Stick with what works
Once you identify a seller whose items you love, stick with them, designer Clara Jung says. “I have several vendors that I source from over and over again because often the descriptions and photos are extremely reliable. Often vendors have types of vintage rugs they specialize in, and it’s worth it to find a specific vendor if you have a certain vintage rug in mind.”
Learn to love imperfections
Lastly, being flexible with regard to measurements is also key. “The sizing on vintage rugs is often slightly off, as the edges aren’t as straight as new, machine-made rugs,” designer Tiffany Leigh Piotrowski explains. Yet it is this weathered quality that makes vintage rugs so unique. “When shopping vintage, it is really about finding beauty in the imperfections,” Zoe adds. “A true vintage rug tells a story.”
Ahead, find eight Etsy shops that the aforementioned designers often frequent.

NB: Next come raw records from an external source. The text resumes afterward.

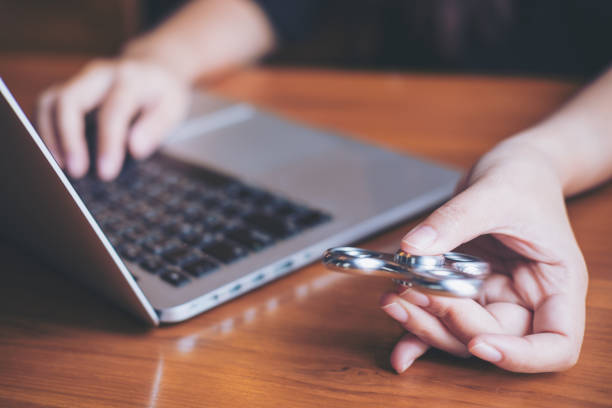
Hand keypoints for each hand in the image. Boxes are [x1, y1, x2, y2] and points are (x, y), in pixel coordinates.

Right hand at [37, 57, 189, 179]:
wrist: (152, 68)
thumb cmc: (163, 93)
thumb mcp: (173, 108)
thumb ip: (155, 128)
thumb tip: (135, 149)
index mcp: (130, 78)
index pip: (114, 110)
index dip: (108, 142)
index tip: (106, 172)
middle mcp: (100, 74)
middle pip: (71, 100)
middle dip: (69, 138)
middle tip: (77, 172)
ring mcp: (80, 79)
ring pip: (51, 101)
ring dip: (51, 135)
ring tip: (61, 166)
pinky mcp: (68, 88)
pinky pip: (47, 106)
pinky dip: (46, 130)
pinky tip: (56, 154)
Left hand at [380, 138, 587, 372]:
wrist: (514, 167)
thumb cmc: (524, 179)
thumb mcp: (494, 194)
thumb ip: (454, 221)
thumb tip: (413, 248)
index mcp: (555, 284)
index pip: (556, 344)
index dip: (520, 356)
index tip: (480, 342)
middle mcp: (525, 299)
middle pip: (494, 338)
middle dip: (450, 323)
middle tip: (412, 294)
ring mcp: (492, 297)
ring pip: (460, 333)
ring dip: (424, 325)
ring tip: (393, 300)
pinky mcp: (464, 290)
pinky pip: (440, 317)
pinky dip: (416, 325)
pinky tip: (395, 327)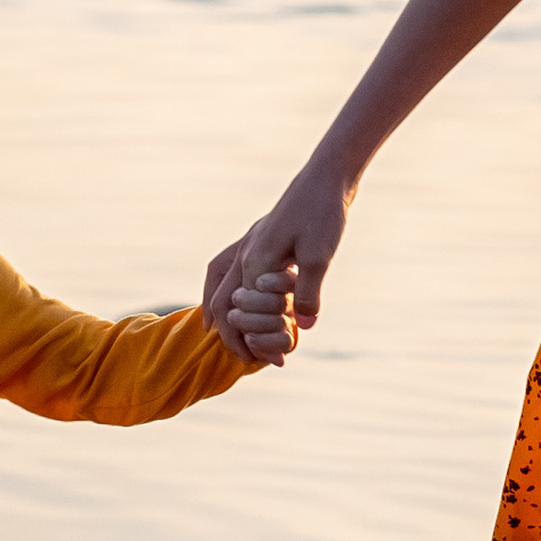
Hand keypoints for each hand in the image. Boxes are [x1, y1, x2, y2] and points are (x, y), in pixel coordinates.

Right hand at [206, 173, 350, 361]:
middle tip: (247, 359)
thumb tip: (303, 327)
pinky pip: (227, 265)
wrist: (325, 178)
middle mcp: (244, 254)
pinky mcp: (259, 236)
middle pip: (222, 302)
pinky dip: (223, 284)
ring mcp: (249, 243)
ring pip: (217, 280)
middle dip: (231, 333)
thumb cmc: (322, 214)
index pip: (239, 314)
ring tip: (216, 329)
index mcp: (254, 262)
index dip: (252, 342)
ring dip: (218, 308)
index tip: (272, 362)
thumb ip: (308, 293)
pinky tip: (237, 292)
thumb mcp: (319, 257)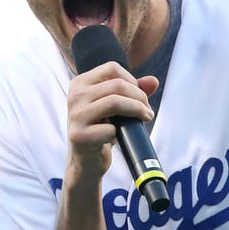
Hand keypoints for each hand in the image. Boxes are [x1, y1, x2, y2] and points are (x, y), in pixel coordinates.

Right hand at [65, 60, 157, 181]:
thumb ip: (133, 91)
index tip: (139, 96)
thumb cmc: (101, 130)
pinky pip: (110, 129)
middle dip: (139, 97)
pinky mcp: (78, 136)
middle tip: (147, 111)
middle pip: (117, 85)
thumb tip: (153, 81)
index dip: (132, 80)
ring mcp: (75, 116)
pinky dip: (119, 133)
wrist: (86, 161)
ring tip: (145, 118)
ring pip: (115, 102)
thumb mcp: (115, 107)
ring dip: (136, 110)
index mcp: (80, 83)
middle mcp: (75, 96)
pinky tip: (118, 137)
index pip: (112, 68)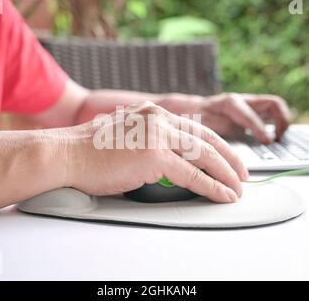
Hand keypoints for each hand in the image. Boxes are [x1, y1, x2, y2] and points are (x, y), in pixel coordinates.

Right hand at [63, 102, 248, 202]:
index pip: (195, 127)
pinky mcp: (154, 155)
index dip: (217, 144)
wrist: (66, 154)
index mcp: (153, 113)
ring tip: (238, 188)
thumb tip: (164, 156)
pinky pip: (192, 174)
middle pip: (207, 138)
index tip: (228, 158)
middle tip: (242, 173)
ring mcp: (157, 135)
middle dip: (230, 158)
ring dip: (226, 174)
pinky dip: (212, 187)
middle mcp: (158, 118)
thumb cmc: (89, 150)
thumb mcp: (125, 134)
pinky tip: (223, 195)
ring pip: (205, 155)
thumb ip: (148, 139)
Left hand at [199, 93, 291, 143]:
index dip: (259, 128)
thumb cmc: (195, 120)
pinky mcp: (253, 113)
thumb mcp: (200, 128)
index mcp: (228, 103)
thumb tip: (225, 153)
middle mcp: (243, 101)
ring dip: (283, 123)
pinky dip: (278, 127)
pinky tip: (274, 141)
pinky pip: (272, 116)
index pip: (249, 114)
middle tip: (278, 140)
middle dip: (281, 121)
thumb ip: (212, 137)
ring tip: (280, 141)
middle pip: (273, 104)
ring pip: (276, 108)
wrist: (193, 110)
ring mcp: (250, 105)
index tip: (267, 142)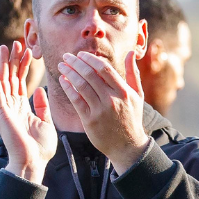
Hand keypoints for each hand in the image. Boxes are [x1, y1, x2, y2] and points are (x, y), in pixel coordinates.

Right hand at [0, 41, 56, 183]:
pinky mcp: (2, 113)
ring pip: (4, 81)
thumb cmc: (40, 148)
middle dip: (13, 60)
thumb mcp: (46, 122)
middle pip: (11, 78)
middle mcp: (11, 106)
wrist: (33, 162)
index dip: (23, 66)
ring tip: (6, 47)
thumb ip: (42, 106)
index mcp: (22, 108)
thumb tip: (39, 90)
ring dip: (4, 64)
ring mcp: (5, 109)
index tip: (27, 52)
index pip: (21, 82)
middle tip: (16, 43)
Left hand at [57, 50, 150, 169]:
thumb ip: (133, 73)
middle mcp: (112, 99)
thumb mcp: (137, 95)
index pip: (104, 68)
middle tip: (66, 56)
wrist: (127, 146)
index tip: (80, 54)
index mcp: (123, 91)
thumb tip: (131, 52)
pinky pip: (76, 100)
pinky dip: (68, 88)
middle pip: (90, 74)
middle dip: (75, 62)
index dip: (90, 59)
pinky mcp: (90, 120)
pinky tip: (63, 80)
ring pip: (81, 85)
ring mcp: (100, 110)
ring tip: (61, 66)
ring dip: (69, 73)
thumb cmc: (131, 118)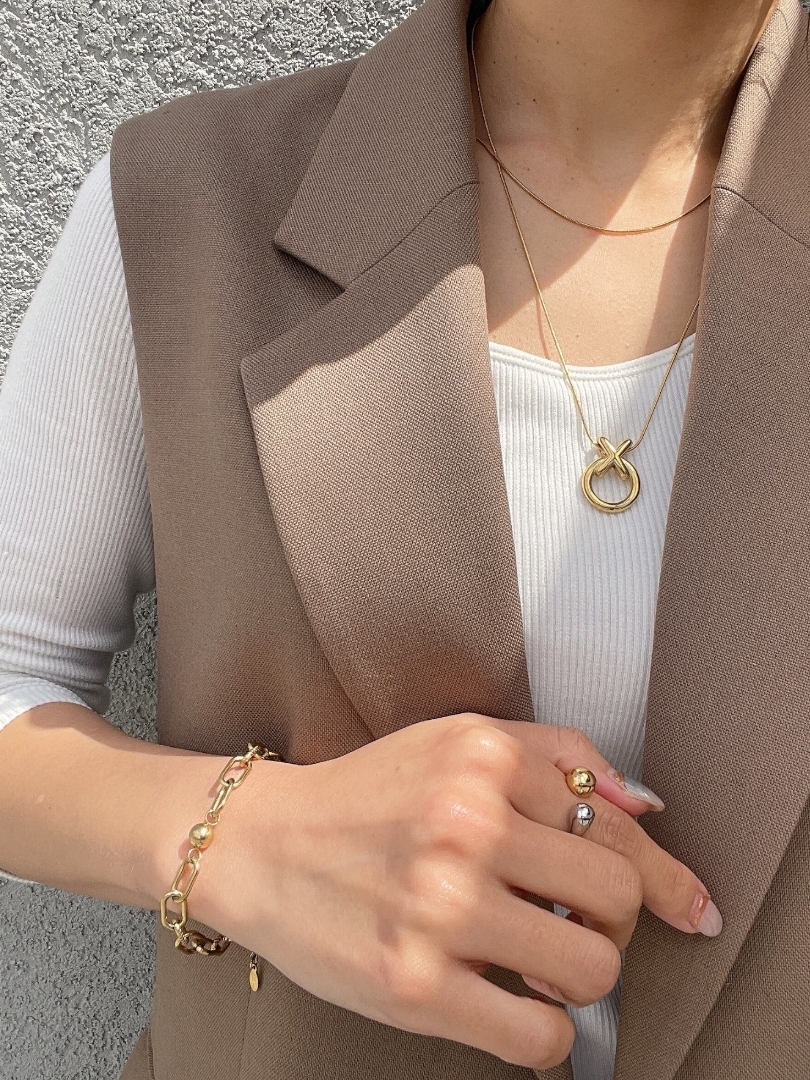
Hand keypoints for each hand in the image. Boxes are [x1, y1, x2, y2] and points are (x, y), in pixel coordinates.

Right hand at [196, 712, 720, 1070]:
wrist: (263, 845)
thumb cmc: (365, 795)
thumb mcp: (455, 740)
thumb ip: (555, 755)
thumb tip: (644, 807)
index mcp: (482, 759)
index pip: (611, 822)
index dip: (662, 872)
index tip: (686, 904)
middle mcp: (465, 825)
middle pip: (617, 894)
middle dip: (614, 920)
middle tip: (577, 923)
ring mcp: (439, 907)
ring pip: (592, 968)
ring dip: (580, 976)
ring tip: (539, 961)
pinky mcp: (414, 985)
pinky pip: (538, 1037)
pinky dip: (546, 1033)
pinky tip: (513, 1003)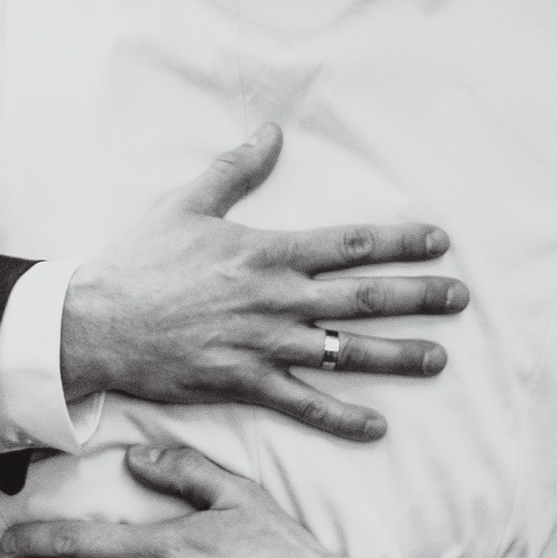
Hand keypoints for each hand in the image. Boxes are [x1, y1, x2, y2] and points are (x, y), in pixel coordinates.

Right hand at [58, 123, 467, 442]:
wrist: (97, 322)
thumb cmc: (141, 263)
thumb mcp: (188, 205)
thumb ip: (237, 170)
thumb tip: (271, 132)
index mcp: (268, 253)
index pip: (351, 244)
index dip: (400, 242)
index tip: (439, 242)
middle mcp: (276, 298)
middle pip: (363, 297)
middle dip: (418, 297)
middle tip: (460, 298)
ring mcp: (264, 344)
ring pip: (345, 351)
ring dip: (397, 356)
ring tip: (438, 359)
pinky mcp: (245, 382)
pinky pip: (303, 402)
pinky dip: (341, 417)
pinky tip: (377, 425)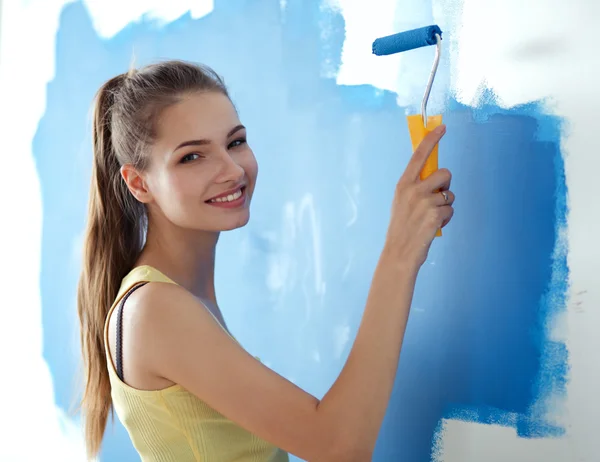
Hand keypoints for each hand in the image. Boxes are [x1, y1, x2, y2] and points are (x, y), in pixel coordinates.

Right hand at [384, 125, 454, 267]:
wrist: (399, 252)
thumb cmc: (402, 228)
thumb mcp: (401, 202)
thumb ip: (415, 187)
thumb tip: (436, 176)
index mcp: (403, 185)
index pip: (419, 156)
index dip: (431, 140)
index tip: (441, 127)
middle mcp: (413, 190)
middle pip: (444, 173)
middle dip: (446, 185)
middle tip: (438, 197)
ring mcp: (425, 202)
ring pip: (450, 194)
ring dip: (445, 205)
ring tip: (431, 217)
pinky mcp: (435, 215)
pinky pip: (450, 210)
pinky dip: (446, 218)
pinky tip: (433, 226)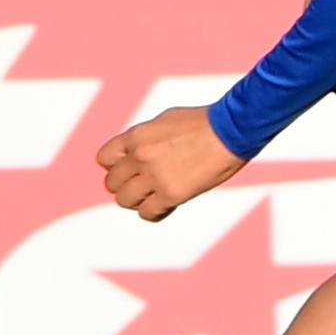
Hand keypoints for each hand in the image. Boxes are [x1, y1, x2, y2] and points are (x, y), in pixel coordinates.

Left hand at [101, 105, 245, 221]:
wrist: (231, 130)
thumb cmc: (203, 123)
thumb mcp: (163, 121)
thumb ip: (143, 139)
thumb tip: (132, 153)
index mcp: (136, 136)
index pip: (104, 159)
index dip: (115, 166)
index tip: (129, 169)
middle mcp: (140, 156)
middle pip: (112, 183)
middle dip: (125, 185)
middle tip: (142, 185)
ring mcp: (154, 177)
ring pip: (124, 200)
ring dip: (136, 200)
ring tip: (152, 196)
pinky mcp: (171, 194)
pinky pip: (147, 213)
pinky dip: (153, 212)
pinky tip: (164, 205)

Whether you prefer zigzagged kilims or pieces a bit more subdued in nature, it’s worth taking a browse through Turquality Rugs, where prices begin at just $28 for petite circular designs. None of the rugs currently for sale cost more than $1,800, with several sizable pieces priced for less than $200.
Turkish Rugs Garage
Turkish Rugs Garage is an excellent place to look for small throws to place in the kitchen or bathroom, but also offers a selection of classic runners and area rugs. Every hue, style, and shape under the sun seems to be present.
Turkish Rug Designer
Turkish Rug Designer offers over 500 large area rugs alone for sale, meaning that even if you’re an especially discerning shopper, we bet you’ll come across a special piece or two. If you’re drawn to geometric designs, you’ve won the jackpot.
House of Séance
Shopping for an investment piece? L.A.-based House of Séance offers luxury kilims, Oushaks, and more, with most rugs retailing for several thousands of dollars. If you’re a color lover, you’ll gravitate toward the many brightly hued options, which often feature vivid pinks, blues, and oranges.
Rugs Vintage Art
Rugs Vintage Art features variety–lots of it. Whether you’re looking for a shaggy throw to set beside the bed or prefer something with a lower pile, you can certainly source it here. The most sizable pieces begin at about $400.
Turkish Rug Sarikaya
Turkish Rug Sarikaya boasts the largest selection of any of the stores designers recommended. If you gravitate toward muted rugs in particular, you’ll want to scroll through the shop’s many listings rooted in soft pinks, blues, and beiges. You can easily score pieces in the five-by-nine-foot range for $180.
Silk Road Rugs
Silk Road Rugs is another shop that truly offers a bit of everything and is priced similarly to Turquality Rugs; pieces begin at $30, and nothing is much more than $1,800.
Vintage Carpet Shop
Though its selection is smaller than that of most of the other retailers highlighted here, Vintage Carpet Shop certainly doesn’t lack in terms of quality and price. If you’re a pastel fanatic, don’t miss the many options in soothing hues.